On the other hand, many increasingly radical opinions are heard in our own country every day, and in growing numbers, to the effect that Cuba should respond to the drawn-out kidnapping of the child and to the Cuban Adjustment Act by opening our coasts to all those who wish to take advantage of this infamous, senseless and provocative law.

There are many in Miami who believe that another Mariel or mass exodus is imminent. However, there is absolutely no evidence that Cuba has taken a single step in this direction. On the contrary, it is thanks to the special effort made by our country to keep control of its coasts, of privately owned boats and the materials to construct them, that a considerably larger number of illegal emigrants --the majority of them with criminal records and antisocial backgrounds-- have not attempted to take advantage of the privileges and pardon for any kind of crime offered by this criminal Adjustment Act.

Although it is much more difficult to protect our thousands of kilometers of coastline by intercepting speedboats that come from Florida with two or three outboard motors that can reach speeds of up to 50 miles an hour, we have captured dozens of such immigrant smugglers. And let it be said that if apprehended today they would face sentences of 30 years to life imprisonment. It is the U.S. investigation and law enforcement agencies that have failed to arrest those responsible for the violation of the American laws.

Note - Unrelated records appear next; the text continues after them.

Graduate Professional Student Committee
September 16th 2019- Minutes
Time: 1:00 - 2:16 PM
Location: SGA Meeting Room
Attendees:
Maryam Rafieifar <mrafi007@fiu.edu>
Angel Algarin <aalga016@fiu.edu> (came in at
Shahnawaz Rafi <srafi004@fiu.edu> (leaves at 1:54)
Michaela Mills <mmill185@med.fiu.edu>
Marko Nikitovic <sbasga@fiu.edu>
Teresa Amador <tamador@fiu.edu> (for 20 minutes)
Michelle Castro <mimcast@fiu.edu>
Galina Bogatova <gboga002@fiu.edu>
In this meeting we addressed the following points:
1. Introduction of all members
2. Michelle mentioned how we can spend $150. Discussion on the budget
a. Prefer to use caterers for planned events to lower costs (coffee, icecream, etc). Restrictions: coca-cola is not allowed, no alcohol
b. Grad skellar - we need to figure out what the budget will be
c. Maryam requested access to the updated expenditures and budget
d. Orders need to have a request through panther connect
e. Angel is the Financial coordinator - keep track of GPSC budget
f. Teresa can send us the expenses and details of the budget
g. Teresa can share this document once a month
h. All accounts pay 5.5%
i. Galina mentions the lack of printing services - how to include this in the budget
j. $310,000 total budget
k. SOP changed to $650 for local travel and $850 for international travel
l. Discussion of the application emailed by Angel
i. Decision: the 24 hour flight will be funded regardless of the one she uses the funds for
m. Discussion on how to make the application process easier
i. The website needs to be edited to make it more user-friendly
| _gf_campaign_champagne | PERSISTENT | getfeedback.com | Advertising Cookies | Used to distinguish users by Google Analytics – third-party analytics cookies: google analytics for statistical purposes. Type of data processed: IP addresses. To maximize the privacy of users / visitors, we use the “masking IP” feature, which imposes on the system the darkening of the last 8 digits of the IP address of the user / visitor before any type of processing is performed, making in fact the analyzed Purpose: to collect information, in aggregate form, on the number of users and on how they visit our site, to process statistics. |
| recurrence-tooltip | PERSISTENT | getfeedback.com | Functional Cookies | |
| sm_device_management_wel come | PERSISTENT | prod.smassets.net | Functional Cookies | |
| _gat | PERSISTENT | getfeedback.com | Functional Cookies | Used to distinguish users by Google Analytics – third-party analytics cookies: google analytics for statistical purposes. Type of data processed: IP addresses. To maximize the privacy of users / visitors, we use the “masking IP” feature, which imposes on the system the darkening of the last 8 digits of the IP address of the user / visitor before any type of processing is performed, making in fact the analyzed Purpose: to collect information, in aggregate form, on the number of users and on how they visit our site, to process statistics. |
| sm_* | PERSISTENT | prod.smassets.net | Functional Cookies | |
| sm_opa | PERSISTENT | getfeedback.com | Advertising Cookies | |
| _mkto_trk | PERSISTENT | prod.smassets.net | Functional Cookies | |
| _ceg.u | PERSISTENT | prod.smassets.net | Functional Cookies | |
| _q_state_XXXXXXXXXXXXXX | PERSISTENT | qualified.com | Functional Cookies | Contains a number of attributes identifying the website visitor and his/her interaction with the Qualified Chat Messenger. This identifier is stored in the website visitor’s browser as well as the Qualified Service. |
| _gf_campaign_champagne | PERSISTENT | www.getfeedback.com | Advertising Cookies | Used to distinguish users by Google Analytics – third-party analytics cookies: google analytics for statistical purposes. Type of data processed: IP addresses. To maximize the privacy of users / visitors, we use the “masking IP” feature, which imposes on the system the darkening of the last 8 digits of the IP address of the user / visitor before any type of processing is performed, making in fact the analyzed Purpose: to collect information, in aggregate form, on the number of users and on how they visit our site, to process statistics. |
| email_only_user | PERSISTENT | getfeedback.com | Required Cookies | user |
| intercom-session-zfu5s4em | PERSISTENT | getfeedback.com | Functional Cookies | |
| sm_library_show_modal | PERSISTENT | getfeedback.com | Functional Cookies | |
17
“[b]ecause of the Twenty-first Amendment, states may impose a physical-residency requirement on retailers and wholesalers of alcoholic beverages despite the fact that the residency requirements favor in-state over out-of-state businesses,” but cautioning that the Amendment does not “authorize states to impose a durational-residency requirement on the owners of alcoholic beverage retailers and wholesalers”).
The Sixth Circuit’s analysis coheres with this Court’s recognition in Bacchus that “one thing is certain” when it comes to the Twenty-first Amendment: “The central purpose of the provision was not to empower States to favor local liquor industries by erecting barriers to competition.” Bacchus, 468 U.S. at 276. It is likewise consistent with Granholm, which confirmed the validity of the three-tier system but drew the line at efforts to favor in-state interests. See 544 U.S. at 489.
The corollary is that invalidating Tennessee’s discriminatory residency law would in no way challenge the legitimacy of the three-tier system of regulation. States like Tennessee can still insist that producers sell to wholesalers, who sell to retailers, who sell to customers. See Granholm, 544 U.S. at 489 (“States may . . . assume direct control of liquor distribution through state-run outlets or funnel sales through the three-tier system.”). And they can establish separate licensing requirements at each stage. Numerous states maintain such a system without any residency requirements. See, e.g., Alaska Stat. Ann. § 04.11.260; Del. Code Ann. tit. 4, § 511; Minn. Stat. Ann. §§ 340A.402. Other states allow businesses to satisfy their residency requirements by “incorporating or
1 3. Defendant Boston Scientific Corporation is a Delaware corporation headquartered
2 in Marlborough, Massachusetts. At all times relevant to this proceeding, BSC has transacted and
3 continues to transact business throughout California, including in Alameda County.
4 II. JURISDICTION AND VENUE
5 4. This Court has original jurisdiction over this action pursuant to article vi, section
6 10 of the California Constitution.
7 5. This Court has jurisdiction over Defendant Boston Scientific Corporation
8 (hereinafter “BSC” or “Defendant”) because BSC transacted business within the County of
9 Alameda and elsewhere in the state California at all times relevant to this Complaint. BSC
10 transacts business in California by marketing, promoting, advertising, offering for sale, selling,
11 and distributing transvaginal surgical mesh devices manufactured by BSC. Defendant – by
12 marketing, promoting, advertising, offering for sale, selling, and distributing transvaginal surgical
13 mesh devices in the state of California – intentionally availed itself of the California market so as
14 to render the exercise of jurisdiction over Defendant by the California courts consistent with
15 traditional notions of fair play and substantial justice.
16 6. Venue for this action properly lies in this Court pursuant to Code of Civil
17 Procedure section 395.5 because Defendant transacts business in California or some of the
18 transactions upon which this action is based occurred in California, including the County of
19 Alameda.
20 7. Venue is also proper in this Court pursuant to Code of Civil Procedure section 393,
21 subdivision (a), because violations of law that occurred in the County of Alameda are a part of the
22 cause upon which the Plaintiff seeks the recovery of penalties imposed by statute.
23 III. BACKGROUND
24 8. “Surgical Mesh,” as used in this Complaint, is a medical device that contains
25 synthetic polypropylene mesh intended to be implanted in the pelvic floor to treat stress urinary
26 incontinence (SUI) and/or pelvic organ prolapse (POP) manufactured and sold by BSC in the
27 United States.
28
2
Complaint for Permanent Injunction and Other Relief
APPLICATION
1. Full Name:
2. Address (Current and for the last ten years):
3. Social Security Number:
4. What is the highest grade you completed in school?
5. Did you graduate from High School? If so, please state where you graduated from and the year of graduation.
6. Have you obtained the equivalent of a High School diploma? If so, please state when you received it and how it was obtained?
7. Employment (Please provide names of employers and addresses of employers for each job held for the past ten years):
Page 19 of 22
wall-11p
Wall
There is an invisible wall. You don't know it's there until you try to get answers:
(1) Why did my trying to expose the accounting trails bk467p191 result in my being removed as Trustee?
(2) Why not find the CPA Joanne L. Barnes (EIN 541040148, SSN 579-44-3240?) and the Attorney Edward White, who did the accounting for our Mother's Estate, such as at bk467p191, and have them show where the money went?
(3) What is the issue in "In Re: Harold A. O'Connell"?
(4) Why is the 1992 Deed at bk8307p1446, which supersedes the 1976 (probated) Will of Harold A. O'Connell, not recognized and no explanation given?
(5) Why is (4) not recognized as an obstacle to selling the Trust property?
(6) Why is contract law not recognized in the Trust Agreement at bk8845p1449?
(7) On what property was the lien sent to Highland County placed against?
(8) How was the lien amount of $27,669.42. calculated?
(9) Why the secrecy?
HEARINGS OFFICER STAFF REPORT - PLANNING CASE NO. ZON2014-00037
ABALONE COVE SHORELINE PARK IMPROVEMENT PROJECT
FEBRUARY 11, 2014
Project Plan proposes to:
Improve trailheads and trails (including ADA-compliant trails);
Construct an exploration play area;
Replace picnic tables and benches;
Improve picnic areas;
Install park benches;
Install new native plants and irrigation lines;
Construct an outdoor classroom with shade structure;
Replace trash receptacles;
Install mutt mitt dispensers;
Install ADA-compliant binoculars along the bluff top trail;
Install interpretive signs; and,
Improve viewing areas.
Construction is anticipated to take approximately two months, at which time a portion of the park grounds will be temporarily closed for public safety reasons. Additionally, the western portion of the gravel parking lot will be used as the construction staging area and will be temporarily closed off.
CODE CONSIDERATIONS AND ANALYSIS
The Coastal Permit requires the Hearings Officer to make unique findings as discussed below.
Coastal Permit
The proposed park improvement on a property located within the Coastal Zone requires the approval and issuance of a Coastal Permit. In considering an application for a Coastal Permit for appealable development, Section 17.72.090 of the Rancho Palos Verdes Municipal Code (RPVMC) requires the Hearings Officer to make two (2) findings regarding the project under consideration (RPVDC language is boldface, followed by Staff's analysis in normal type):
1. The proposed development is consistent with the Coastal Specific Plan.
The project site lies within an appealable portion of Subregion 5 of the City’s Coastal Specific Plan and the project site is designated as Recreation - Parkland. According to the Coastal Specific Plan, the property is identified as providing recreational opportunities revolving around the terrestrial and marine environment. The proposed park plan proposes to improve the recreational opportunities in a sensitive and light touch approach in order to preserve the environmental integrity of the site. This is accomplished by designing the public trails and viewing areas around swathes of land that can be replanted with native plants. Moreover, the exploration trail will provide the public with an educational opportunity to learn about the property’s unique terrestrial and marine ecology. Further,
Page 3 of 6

The arrival by sea of a boat carrying 14 people from Cuba, with three men and no less than five women and six children, including a four-month-old baby, is the height of provocation. Anyone can understand the anger that has built up throughout more than three months over the cruel injustice and abuse committed by kidnapping the Cuban child Elián González, submitting the case to judges who have no legal jurisdiction and no right to decide on his fate according to international legal standards, and the endless delay of his return, which has provided the kidnappers with all the time they need to alienate and destroy the mind of this defenseless child.

Naturally, this situation has increased our people’s bitterness and indignation. But it has also increased their wisdom, their political culture, their fighting spirit, their unity, their discipline, their revolutionary consciousness and their profound conviction about the justice of the line they have relentlessly pursued with exemplary tenacity and heroism against aggressions by the most powerful and aggressive empire that has ever existed.

Our people do not constitute a military or economic power; in fact, they lack wealth although they are powerful in ideas, immensely rich in experience and invulnerable in their immense morale. They know what they are doing, as they have known for the last 40 years what must be done in every circumstance. We do not want any conflicts nor are we trying to create one. We simply demand justice for our homeland and claim its right to be free and sovereign to follow its own way, to unite with all those in the world currently subjected to plunder and who for centuries have been the victims of colonization, extermination, enslavement and the most merciless exploitation.

 

 

Tireless fighters for a better world, experienced and determined: this is what we are and what we will continue to be.